‘iGen’ Author to Speak at IC

By Dan Verderosa, September 20, 2018
Psychologist Jean Twenge will present advice for the smartphone generation.

Psychologist and author Jean Twenge will speak about the effects of mobile and social media during a lecture at Ithaca College on Thursday, September 27. Free and open to the public, her talk will be held at 7:30 p.m. in Philips Hall’s Emerson Suites.

Doors will open approximately 30 minutes before the event. Students enrolled in the Media for Social Responsibility course will be seated ahead of time, as this lecture is part of their course.

A professor of psychology at San Diego State University, Twenge’s research focuses on generational differences.
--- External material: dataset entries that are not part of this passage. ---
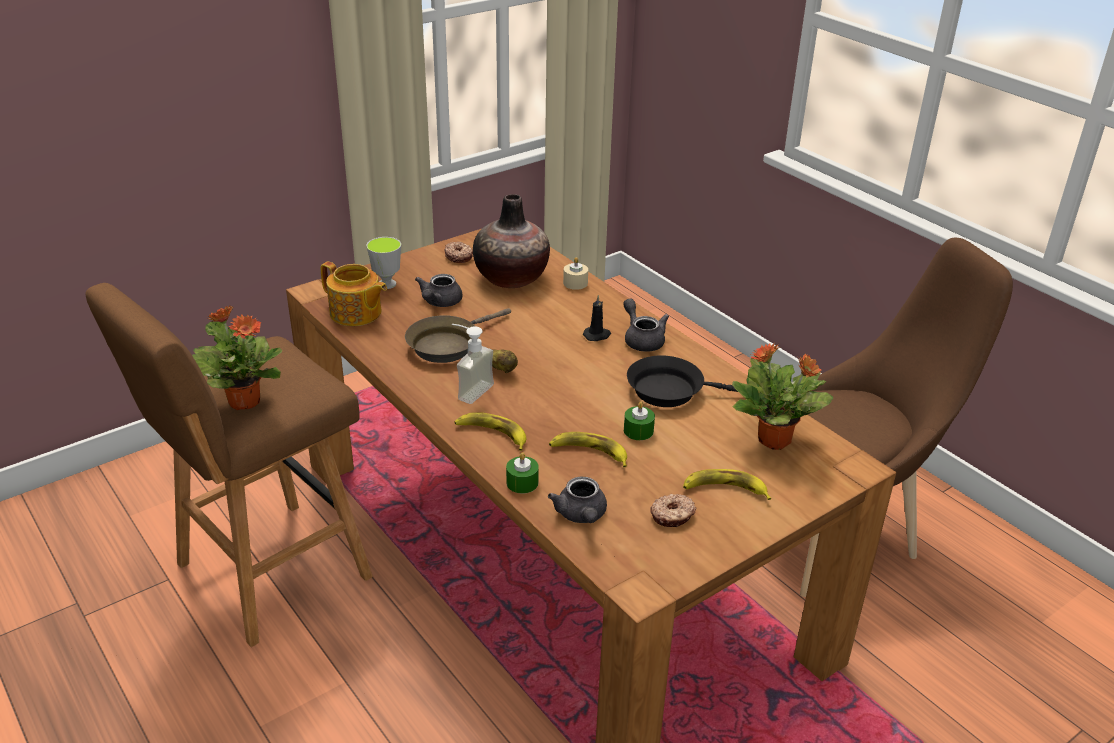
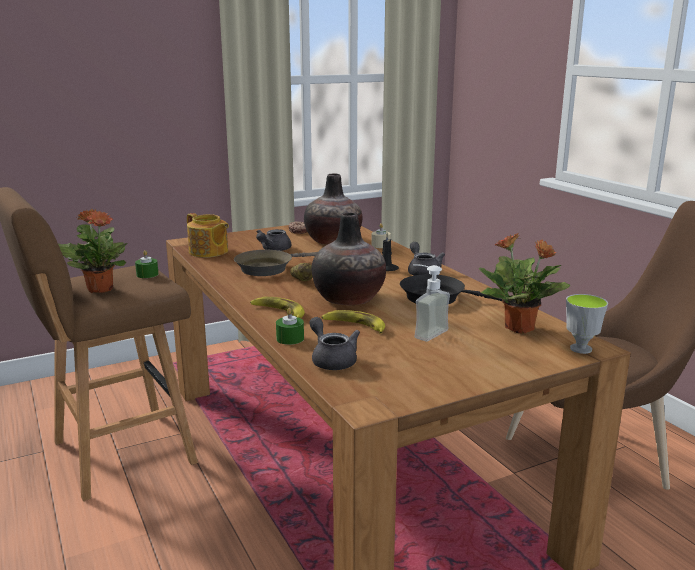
camera: 10 degrees right, 15 degrees down
(387, 284) = (239, 240): cup -> cup (581, 349)
(468, 389) = (272, 289): soap dispenser -> soap dispenser (424, 332)
(567, 400) = (349, 298): none -> vase
(581, 516) = (332, 360): grey teapot -> grey teapot turned 150 degrees clockwise
(638, 431) = (401, 317): green candle -> green candle (147, 274)
(672, 516) = (413, 365): donut -> none
(724, 489) = (466, 353): banana -> none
She argues that today’s traditional-age college students — the first generation to spend their adolescence with smartphones — are growing up more slowly, spend more time online and less face-to-face time with their friends, and are more likely to experience unhappiness, anxiety, depression and sleep deprivation. Her talk at Ithaca College will focus on how mobile and social media have changed society, as well as people’s personal and professional lives. She will discuss ways to find a healthy balance between technology and humanity.

Twenge is the author of more than 140 scientific publications and books, including “iGen: Why Today's Super-Connected Kids Are Growing Up Less Rebellious, More Tolerant, Less Happy — and Completely Unprepared for Adulthood,” “Generation Me: Why Today’s Young Americans Are More Confident, Assertive, Entitled — and More Miserable Than Ever Before,” and “The Narcissism Epidemic: Living in the Age of Entitlement.”

Twenge’s research has been covered by news outlets such as Time, The New York Times and The Washington Post. She has also been featured on television news programs including “Today,” “Good Morning America,” “CBS This Morning,” “Fox and Friends,” “NBC Nightly News” and “Dateline NBC.”

She frequently gives talks and seminars on teaching and working with today’s young generation based on a dataset of 11 million young people. Her audiences have included college faculty and staff, high school teachers, military personnel, camp directors and corporate executives.

Twenge's visit is a part of this year’s Media for Social Responsibility course in the Roy H. Park School, focusing on the issue of distraction and addiction of social media. She will speak to students enrolled in the course prior to her lecture.